A parochial Martian, observing the Rover and knowing nothing of JPL or life on Earth, would conclude that this alien machine is conscious and that it deliberately goes about selecting sites, moving to them, drilling holes, collecting samples, etc. Obviously, the Rover has some aims and intentions, but to the Martian, even if he/she/it could completely analyze the physical components of the rover and understand all its physical and electronic structure and behavior (except for radio transmission and reception), the question of what gives rise to those aims and intentions would be a complete mystery.

We humans who have existed more recently than the 19th century could provide the puzzled Martians with a perfectly understandable and plausible explanation, which we have just gone through. But our explanation would be neither plausible nor understandable to, say, Isaac Newton, René Descartes, Plato, or any other brilliant person who lived prior to Maxwell, without them learning much of what we now know. We are fortunate to have the huge advantage we do. We should take advantage of it.

Having developed this story of Mars rovers, we will put it to two different uses. First, we will continue to use the rover as an analog for the human brain-body in our rover analogy. Secondly, we will use the rover as a player in part of the hierarchy of entities we need to explore.

We encountered that hierarchy when we discussed the homunculus problem. Starting with the 2-node hierarchy of a brain being subordinate to X, we speculated that there might be another node in that same relationship above X. We called it W.

• Work instructions:
A - In the passage about the Mars rover, what name was given to the node speculated to sit above X?
B - Update the part of the Mars rover passage that opens with the words containing "Having developed this" and closes with "called it W.", putting "mind-body problem" in place of "homunculus problem".
C - Continue the passage about the Mars rover analogy from the point where it stops.
The items that come next have no connection to the passage about the Mars rover.

• Information:
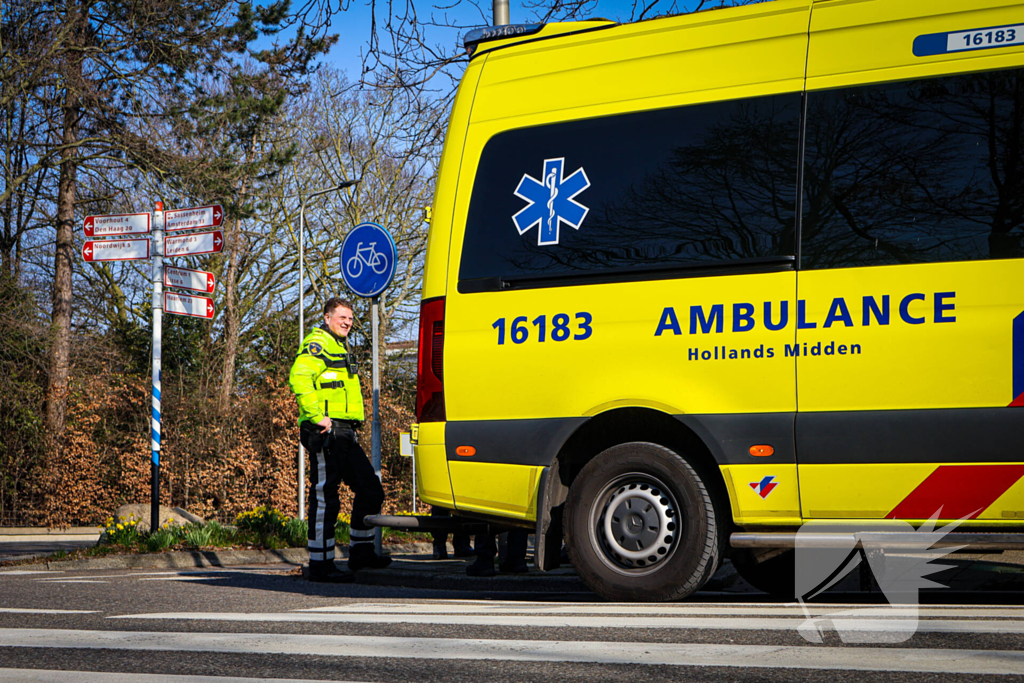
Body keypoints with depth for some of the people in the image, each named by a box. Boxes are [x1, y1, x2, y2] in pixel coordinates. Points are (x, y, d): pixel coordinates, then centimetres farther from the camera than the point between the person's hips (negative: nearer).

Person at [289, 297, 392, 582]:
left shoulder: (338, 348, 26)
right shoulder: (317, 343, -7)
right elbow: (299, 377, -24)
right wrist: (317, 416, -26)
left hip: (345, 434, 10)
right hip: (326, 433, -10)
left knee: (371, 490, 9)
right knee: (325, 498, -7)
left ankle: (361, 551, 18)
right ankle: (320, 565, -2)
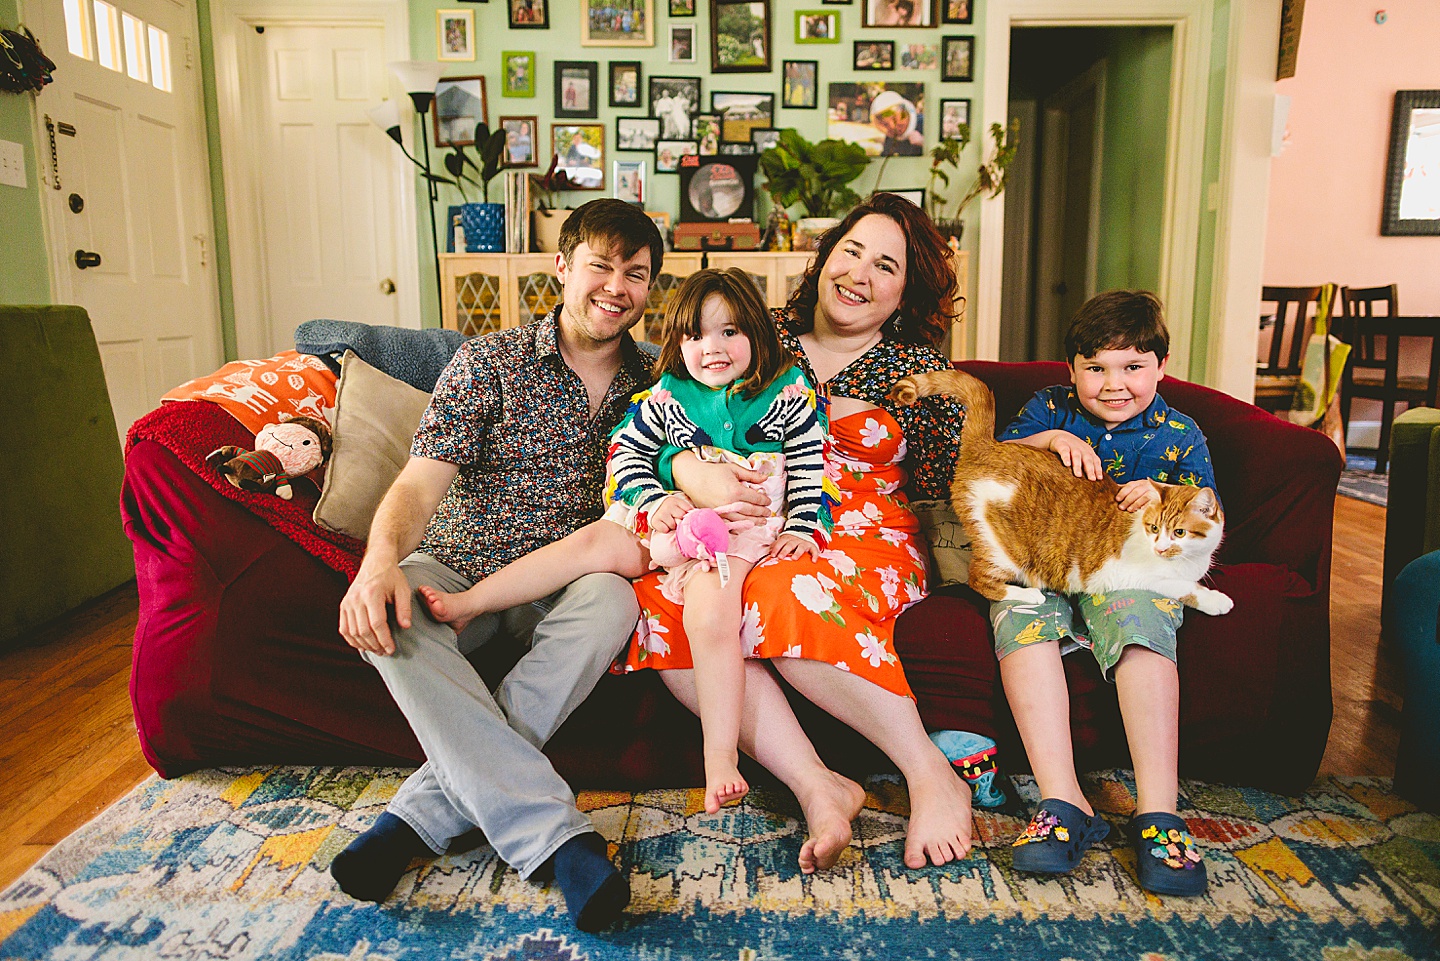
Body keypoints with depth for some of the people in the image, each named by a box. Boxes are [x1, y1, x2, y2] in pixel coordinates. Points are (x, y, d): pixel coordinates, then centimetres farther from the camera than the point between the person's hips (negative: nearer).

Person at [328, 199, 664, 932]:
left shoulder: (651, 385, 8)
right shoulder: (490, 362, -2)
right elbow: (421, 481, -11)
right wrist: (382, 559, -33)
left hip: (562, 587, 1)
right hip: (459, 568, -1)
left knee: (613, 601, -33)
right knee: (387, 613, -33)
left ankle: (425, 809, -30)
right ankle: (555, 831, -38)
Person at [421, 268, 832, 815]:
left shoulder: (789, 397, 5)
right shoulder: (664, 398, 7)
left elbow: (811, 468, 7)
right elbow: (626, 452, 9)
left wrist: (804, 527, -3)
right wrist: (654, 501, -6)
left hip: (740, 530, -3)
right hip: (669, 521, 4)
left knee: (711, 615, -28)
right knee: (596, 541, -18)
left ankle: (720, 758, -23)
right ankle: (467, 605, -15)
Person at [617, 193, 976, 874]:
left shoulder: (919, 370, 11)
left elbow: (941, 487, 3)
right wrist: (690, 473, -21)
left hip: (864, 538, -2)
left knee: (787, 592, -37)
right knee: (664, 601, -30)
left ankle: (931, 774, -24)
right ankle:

• Your responses:
A - W.

B -
Having developed this story of Mars rovers, we will put it to two different uses. First, we will continue to use the rover as an analog for the human brain-body in our rover analogy. Secondly, we will use the rover as a player in part of the hierarchy of entities we need to explore.

We encountered that hierarchy when we discussed the mind-body problem. Starting with the 2-node hierarchy of a brain being subordinate to X, we speculated that there might be another node in that same relationship above X. We called it W.

C -
Continuing that line of speculation, we would have V above W, U above V, and so on. And, as I briefly mentioned, to avoid infinite regress, we agree to stop at some point, say when we run out of letters, and we then have a top node, we'll call it "A". We have no good reason for settling on any particular number of such nodes except that it must be finite which means that there must be a top node: A. It is interesting that Plato13 guessed at the number as being 11 and string theorists guess at numbers ranging from 6 to 26, or so, 11 being one of their favorites too.

The premise is that each of these nodes is somehow responsible for the design, construction, and initiation of the node(s) below. Following this premise, the Mars rover fits right into the hierarchy directly under the human brain node. The rover was conceived, designed, constructed, and sent on its mission by the action of humans-with-brains. And, with our hypothesis, the necessary conscious component was supplied by X in a third node residing in yet another world outside Mars and Earth.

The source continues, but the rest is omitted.